Numerous cooling schemes have recently been developed for high-flux heat removal from electronic devices. Each scheme provides specific merits for a particular application. Unlike most recently developed cooling schemes, which seem to target cooling fluxes of about 100 W/cm2, the present invention concerns a cooling scheme that is capable of exceeding 1000 W/cm2 in order to serve electronic, aerospace and defense needs for decades to come.
High liquid coolant flow rates are often needed to meet high-heat-flux cooling requirements, and such flow rates are typically associated with extreme pressure drops, especially when implemented with boiling. However, many of the applications for which the present invention are intended do not use massive liquid pumps or complicated coolant conditioning loops. What is therefore needed for these applications is a cooling system that is capable of meeting the intense cooling demands, but requires low flow rates and low to moderate pressure drops.
Due to the liquid motion, significant bubble coalescence can occur over a multi-device module as illustrated in FIG. 1A. This is especially the case where a saturated liquid coolant 1 is used, i.e., where the liquid is supplied at the boiling temperature. As illustrated in FIG. 1A, gradual stream-wise bubble coalescence can result in appreciable thickening of a vapor layer 2 along the surfaces of the devices 3. This phenomenon can trigger CHF prematurely on downstream devices.

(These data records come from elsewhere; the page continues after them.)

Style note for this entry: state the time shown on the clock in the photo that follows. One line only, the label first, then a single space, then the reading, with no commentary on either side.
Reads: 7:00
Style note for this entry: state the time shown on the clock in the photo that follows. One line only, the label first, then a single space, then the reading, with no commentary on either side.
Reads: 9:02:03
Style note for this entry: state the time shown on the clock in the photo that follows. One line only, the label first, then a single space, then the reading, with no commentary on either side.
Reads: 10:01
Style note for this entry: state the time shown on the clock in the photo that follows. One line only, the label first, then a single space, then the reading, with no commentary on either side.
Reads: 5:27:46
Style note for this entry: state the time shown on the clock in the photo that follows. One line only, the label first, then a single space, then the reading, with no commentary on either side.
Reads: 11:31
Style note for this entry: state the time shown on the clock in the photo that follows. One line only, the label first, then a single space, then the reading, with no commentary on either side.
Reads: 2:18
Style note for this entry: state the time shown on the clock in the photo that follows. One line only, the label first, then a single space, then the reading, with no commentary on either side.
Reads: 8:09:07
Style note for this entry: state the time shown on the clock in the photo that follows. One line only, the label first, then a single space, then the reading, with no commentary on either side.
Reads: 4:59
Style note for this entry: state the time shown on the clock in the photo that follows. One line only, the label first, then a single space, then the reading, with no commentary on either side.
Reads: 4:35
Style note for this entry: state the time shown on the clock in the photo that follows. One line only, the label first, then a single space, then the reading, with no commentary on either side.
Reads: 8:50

These problems can be alleviated by subcooling the liquid, i.e., by supplying it at a temperature much lower than the boiling temperature. Subcooled flow is categorically different from saturated flow in all stages of the vapor layer development. As shown in FIG. 1B, a highly subcooled liquid 4 may result in complete condensation of vapor bubbles 2 back into liquid state only a short distance downstream of the device from which the bubbles are generated. Thus, subcooled flow takes full advantage of nucleate boiling while ensuring the coolant would exit the cooling module in liquid state.
The coolant exiting the cooling module is typically returned to the module at the desired temperature, pressure and flow rate with the aid of an external coolant conditioning loop. The presence of vapor at the module exit can complicate the operation of the conditioning loop. Thus, by completely condensing the vapor before exiting the module, subcooled flow would require a relatively simple liquid loop to condition the coolant external to the module.
Another important advantage of subcooled flow is that the rapid condensation of bubbles maintains liquid access to the device surface during intense heat removal. This a powerful means for delaying CHF, i.e., allowing larger heat removal rates than with saturated flow.
CHF is the upper design limit for most cooling systems that employ boiling. Exceeding this limit can result in permanent device damage or burnout. Adopting methods that delay (i.e., increase) CHF amounts to extending the nucleate boiling regime to accommodate higher heat removal rates.
Published studies point to (1) increasing liquid velocity, (2) increasing subcooling, and/or (3) surface enhancement (i.e., incorporating surface fins) as three effective methods for delaying CHF. However, delaying CHF is sometimes realized with cooling system penalties. For example, large liquid velocities require large flow rates and produce large pressure drops. These will both require a large pump and increase the size and weight of the coolant conditioning loop. As indicated above, practical considerations in many of the applications of the invention are intended for favor compact, lightweight components, hence the need to avoid large flow rates or excessive pressure drops.